If you downvote my scientific comments, please provide a coherent rebuttal. For example, the Great Oxygenation Event happened 2.3Bya (billion years ago), but tardigrades are animals, and animals date back to only 1Bya (modern phyla are 500Mya), so at least one mass extinction event (the GOE) predated tardigrades.


It comes as nitpicking; it should be obvious to even a small child that events outside something's existence couldn't have affected it.

It would be like if someone said "IBM has survived every major downturn in the economy" and then someone replies "not the Dutch tulip crash of 1637!".


OK at best this appears to be Hacker News comment policing, not legitimate (scientific) downvotes. understood, but disagree.

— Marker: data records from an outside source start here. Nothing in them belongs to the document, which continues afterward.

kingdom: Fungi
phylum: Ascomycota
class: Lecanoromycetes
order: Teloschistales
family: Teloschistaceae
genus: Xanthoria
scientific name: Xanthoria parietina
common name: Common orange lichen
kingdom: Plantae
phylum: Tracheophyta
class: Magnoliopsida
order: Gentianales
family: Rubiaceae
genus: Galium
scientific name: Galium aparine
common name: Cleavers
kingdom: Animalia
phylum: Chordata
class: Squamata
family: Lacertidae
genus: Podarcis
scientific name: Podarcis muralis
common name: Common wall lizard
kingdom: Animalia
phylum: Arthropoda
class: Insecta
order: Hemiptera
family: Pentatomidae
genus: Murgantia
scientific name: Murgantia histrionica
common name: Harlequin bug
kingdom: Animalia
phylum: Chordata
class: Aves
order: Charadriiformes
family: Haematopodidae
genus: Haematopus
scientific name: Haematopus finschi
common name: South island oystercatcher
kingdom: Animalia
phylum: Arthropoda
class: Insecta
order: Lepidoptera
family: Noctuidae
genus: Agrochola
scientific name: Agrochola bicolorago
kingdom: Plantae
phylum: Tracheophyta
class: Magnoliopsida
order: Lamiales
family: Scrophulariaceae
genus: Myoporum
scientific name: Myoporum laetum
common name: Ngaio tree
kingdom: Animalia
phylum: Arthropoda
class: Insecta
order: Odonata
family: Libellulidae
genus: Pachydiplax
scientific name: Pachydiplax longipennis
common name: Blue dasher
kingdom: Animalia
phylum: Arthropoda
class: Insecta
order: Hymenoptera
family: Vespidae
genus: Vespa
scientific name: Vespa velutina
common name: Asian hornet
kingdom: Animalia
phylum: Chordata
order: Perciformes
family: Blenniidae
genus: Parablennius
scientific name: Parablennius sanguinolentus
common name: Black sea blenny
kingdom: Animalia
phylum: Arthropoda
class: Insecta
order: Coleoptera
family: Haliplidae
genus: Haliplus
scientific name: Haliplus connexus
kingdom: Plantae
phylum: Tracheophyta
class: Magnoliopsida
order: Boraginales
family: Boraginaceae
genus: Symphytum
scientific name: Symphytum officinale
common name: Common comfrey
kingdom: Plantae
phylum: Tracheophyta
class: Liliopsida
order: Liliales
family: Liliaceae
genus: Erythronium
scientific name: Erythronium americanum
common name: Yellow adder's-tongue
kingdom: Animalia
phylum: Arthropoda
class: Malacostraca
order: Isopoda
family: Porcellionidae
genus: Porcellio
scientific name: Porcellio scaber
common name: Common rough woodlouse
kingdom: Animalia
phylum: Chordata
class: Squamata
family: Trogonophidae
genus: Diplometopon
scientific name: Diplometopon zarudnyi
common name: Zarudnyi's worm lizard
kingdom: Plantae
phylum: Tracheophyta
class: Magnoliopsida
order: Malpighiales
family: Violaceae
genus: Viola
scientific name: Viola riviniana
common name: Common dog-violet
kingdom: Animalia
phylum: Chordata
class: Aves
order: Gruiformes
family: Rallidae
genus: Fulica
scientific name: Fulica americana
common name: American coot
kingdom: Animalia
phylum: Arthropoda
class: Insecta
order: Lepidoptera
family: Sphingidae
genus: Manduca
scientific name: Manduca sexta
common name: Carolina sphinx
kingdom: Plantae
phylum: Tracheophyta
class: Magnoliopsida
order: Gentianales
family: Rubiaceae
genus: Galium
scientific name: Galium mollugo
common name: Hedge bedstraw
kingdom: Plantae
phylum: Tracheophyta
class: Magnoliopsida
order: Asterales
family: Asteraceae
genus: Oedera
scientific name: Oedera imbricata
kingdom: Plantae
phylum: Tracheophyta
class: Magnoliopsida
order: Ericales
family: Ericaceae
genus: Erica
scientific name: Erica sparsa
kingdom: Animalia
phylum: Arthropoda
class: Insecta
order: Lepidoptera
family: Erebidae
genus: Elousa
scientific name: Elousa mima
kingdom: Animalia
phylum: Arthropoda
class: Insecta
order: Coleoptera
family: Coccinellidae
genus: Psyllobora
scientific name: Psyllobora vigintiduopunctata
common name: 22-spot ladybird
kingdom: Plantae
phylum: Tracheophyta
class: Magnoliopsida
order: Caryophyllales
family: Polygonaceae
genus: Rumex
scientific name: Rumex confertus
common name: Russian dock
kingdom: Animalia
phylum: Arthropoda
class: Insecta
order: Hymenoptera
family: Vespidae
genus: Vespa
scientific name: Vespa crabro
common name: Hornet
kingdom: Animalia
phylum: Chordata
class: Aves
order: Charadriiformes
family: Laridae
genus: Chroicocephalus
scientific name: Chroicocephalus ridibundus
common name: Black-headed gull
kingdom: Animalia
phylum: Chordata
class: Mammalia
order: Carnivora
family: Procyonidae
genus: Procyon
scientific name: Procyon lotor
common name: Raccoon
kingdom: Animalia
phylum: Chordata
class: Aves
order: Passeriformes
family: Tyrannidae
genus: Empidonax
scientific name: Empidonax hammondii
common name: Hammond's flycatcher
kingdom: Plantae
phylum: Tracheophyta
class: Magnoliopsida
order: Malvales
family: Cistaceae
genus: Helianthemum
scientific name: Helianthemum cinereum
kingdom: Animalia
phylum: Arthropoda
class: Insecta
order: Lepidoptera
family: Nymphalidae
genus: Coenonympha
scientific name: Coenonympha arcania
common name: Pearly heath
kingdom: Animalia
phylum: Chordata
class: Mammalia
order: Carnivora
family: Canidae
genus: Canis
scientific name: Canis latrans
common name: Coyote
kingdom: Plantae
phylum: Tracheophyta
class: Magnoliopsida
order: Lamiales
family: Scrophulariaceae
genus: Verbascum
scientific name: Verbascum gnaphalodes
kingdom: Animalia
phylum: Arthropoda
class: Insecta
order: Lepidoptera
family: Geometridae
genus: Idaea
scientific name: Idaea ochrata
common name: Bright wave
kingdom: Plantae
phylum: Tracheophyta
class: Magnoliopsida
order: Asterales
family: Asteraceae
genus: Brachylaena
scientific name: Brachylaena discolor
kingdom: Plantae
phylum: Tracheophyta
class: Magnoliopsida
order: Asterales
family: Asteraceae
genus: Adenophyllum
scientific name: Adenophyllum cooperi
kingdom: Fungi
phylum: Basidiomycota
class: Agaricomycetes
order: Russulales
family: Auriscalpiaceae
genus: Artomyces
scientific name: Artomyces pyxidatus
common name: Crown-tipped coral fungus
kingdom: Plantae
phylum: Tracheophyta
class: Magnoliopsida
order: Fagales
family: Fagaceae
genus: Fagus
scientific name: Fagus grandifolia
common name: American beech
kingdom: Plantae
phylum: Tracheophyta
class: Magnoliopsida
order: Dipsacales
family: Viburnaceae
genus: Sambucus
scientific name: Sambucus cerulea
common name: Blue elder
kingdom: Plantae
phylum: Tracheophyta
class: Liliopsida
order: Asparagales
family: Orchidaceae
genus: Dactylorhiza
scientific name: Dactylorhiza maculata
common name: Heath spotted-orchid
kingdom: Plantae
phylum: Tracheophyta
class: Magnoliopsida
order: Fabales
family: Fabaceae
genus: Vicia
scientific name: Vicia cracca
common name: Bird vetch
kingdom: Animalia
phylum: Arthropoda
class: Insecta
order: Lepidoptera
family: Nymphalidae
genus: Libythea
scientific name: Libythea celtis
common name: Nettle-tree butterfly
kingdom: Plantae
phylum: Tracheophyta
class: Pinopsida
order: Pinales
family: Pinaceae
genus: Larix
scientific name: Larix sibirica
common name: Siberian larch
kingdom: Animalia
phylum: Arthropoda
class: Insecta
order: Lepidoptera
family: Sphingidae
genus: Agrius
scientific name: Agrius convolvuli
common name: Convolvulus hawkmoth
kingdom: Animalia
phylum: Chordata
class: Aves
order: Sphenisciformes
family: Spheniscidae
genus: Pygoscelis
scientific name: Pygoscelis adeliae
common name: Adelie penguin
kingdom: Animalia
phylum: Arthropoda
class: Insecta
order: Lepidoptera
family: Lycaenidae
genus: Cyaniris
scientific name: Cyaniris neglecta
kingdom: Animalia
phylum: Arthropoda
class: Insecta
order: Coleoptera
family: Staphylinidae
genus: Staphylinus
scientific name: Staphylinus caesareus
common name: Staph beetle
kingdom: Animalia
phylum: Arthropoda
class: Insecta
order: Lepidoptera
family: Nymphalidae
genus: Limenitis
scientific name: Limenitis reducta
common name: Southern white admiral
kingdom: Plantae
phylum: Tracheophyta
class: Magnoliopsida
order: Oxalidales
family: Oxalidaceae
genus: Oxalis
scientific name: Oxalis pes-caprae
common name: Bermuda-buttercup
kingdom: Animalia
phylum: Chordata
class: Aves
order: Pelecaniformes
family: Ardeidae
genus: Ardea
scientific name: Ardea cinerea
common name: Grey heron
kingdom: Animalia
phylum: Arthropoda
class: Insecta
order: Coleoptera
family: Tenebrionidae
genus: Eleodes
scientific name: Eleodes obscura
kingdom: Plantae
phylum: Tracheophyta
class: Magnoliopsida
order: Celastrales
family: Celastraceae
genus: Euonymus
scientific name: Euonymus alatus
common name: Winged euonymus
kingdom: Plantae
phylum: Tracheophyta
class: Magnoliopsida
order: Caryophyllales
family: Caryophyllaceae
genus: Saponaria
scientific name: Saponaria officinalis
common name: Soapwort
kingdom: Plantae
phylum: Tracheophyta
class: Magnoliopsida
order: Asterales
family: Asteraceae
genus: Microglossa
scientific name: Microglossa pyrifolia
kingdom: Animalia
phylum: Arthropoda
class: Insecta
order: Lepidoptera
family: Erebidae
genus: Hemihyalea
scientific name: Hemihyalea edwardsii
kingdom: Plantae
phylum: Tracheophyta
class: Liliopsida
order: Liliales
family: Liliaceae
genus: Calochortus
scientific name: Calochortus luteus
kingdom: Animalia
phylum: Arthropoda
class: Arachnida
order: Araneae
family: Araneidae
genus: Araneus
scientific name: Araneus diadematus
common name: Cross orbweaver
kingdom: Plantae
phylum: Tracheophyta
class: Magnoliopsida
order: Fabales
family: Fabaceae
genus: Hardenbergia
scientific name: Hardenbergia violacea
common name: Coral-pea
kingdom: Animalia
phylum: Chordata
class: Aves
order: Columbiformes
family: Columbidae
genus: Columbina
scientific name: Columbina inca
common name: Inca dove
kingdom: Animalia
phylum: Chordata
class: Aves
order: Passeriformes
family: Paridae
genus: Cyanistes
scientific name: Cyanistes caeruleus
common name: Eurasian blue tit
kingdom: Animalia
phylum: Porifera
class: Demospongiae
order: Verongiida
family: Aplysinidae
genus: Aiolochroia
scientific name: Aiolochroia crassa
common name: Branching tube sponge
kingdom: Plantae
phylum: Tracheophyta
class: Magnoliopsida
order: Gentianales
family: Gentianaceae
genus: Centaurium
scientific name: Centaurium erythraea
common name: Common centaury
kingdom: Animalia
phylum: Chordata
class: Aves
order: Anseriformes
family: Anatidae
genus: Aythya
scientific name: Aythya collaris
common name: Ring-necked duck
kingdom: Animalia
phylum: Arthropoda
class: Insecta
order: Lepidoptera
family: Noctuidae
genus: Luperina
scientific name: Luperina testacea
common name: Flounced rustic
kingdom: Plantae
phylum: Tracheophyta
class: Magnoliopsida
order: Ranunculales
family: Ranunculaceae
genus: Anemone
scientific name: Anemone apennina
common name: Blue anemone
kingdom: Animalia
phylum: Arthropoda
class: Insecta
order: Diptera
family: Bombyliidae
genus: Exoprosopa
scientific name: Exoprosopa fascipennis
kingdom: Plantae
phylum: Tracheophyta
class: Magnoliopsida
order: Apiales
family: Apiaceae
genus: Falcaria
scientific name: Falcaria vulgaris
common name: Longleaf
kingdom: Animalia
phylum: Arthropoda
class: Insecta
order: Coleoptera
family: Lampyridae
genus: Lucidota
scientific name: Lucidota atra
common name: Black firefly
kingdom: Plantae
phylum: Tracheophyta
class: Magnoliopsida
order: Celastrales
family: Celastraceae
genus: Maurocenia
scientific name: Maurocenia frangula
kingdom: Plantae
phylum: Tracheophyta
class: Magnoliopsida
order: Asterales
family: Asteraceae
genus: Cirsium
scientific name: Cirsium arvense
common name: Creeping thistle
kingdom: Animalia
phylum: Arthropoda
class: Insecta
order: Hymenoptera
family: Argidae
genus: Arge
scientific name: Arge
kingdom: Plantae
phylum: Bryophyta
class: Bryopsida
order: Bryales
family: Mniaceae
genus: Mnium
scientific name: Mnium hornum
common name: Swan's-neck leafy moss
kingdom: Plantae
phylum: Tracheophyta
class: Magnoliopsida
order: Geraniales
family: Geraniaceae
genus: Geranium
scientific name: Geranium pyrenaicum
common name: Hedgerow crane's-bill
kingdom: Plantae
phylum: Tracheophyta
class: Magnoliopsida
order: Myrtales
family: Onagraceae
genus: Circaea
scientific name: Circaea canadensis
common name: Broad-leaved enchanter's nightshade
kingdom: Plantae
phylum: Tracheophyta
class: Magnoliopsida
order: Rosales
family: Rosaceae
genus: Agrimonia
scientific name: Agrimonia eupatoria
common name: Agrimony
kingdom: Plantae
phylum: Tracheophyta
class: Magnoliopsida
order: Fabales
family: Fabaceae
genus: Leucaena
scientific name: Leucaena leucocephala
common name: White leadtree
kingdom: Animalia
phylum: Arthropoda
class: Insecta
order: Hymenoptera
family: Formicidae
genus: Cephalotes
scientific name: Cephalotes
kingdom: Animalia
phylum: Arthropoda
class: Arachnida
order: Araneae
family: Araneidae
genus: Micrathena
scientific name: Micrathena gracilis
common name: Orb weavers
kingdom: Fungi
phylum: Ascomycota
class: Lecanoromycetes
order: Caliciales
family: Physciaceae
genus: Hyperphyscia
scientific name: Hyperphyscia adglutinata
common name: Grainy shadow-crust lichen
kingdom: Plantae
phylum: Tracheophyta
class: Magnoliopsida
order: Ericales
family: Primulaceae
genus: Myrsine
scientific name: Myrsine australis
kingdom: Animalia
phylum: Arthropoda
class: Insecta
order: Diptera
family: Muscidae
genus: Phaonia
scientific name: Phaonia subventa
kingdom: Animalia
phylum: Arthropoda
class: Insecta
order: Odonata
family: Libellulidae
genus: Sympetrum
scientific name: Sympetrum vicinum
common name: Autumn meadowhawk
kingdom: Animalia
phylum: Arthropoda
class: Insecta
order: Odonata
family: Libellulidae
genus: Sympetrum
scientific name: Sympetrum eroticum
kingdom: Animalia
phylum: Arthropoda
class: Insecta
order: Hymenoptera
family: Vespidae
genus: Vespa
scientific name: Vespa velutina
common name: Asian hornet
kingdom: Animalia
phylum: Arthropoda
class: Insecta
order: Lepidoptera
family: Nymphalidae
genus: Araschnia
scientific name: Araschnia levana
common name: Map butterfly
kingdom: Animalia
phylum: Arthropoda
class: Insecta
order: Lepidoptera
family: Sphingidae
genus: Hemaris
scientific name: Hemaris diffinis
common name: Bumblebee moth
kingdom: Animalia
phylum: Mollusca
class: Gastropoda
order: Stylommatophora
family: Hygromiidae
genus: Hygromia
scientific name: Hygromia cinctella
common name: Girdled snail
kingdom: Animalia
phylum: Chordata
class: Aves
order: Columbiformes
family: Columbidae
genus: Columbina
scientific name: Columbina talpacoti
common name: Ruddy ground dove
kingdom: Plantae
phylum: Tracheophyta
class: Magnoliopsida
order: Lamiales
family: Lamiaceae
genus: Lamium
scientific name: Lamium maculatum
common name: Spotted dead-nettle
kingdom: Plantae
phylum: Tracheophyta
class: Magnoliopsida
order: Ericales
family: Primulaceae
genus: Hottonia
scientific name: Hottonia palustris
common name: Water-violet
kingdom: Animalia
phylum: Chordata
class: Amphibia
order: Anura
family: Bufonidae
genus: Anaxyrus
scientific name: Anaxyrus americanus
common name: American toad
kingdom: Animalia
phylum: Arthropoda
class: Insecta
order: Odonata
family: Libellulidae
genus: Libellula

If you make scientific claims, expect people to be nitpicky. Scientists will take any statement you make literally, and evaluate it without thinking things are "obvious to even a small child". Many children think things are "obvious" but are scientifically wrong, and it's important to include enough context that the statement is both correct, complete, and useful.

Other organisms survived all the major modern extinctions (like tardigrades), but there are other organisms that survived even more.

The last universal common ancestor, from which all extant organisms derive, predates the Great Oxygenation Event. So, there is an organism that has survived all known extinction events. And its descendants survive today.

The cyanobacteria, and microbes that grow deep in the earth's rocky depths are both more likely to survive future extinction events, than are tardigrades.